They had sauntered out of the library, well before closing time, Billy delighted to have found his reference, Susan glad to get out into the cool summer night.
“Oysters?” asked William. Susan hesitated.
“This doesn’t come out of my expenses,” she stipulated. “I’m hard-up this week!”
“Oh, no—no! This is up to me,” Billy said. So they went in to watch the oyster-man fry them two hot little panfuls, and sat over the coarse little table-cloth for a long half-hour, contentedly eating and talking. Fortified, they walked home, Susan so eager to interrogate Big Mary about the children that she reached the orderly kitchen quite breathless.
Not a sound out of any of them was Big Mary’s satisfactory report. Still their mother ran upstairs. Children had been known to die while parents and guardians supposed them to be asleep.

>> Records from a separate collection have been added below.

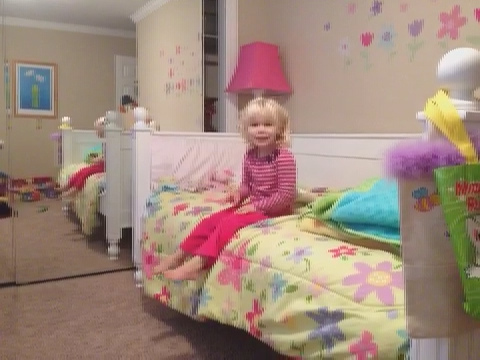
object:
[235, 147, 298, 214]
shirt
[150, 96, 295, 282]
child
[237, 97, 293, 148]
hair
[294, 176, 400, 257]
blanket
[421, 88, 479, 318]
bag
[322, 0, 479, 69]
flowers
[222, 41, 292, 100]
lamp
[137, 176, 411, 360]
comforter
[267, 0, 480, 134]
wall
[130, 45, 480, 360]
bed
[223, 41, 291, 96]
lampshade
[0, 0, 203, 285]
mirror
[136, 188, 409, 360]
bedspread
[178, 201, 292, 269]
pants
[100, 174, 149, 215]
bad sentence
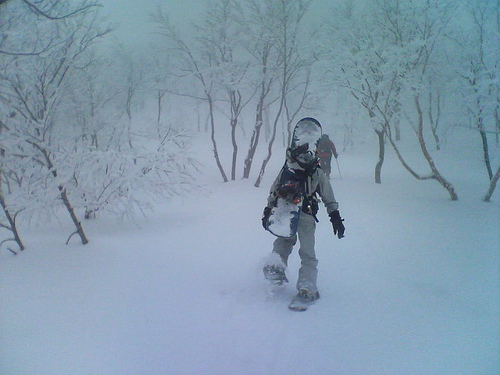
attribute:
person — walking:
[255, 105, 353, 310]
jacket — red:
[317, 141, 340, 166]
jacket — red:
[315, 135, 342, 158]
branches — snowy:
[47, 64, 179, 219]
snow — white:
[112, 246, 261, 312]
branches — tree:
[62, 126, 171, 196]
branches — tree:
[354, 29, 455, 200]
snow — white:
[199, 206, 245, 265]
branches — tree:
[196, 30, 299, 112]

However the young Olivers were slumbering safely, and were wide-awake in a flash, the boys clamoring for drinks, from the next room, Josephine wide-eyed and dewy, through the bars of her crib. Susan sat down with the baby, while Billy opened windows, wound the alarm clock, and quieted his sons.
A full half-hour passed before everything was quiet. Susan found herself lying wakeful in the dark. Presently she said:
“Billy?”
“What is it?” he asked, roused instantly.
“Why, I saw something funny in the London ‘News’ to-night,” Susan began. She repeated the paragraph. Billy speculated upon it interestedly.
“Sure, he’s probably gone back to his wife,” said Billy. “Circumstances influence us all, you know.”
“Do you mean that you don’t think he ever meant to get a divorce?”
“Oh, no, not necessarily! Especially if there was any reason for him to get it. I think that, if it had been possible, he would have gotten it. If not, he wouldn’t have. Selfish, you know, darned selfish!”
Susan pondered in silence.
“I was to blame,” she said finally.
“Oh, no, you weren’t, not as much as he was—and he knew it!” Billy said.
“All sensation has so entirely died out of the whole thing,” Susan said presently, “that it’s just like looking at a place where you burned your hand ten years ago, and trying to remember whether the burn hurt worst, or dressing the burn, or curing the burn! I know it was all wrong, but at the time I thought it was only convention I was going against—I didn’t realize that one of the advantages of laws is that you can follow them blind, when you’ve lost all your moorings. You can’t follow your instincts, but you can remember your rule. I’ve thought a lot about Stephen Bocqueraz in the past few years, and I don’t believe he meant to do anything terribly wrong and, as things turned out, I think he really did me more good than harm! I’m confident that but for him I would have married Kenneth, and he certainly did teach me a lot about poetry, Billy, about art and music, and more than that, about the spirit of art and music and poetry, the sheer beauty of the world. So I’ve let all the rest go, like the fever out of a burn, and I believe I could meet him now, and like him almost. Does that seem very strange to you? Have you any feeling of resentment?”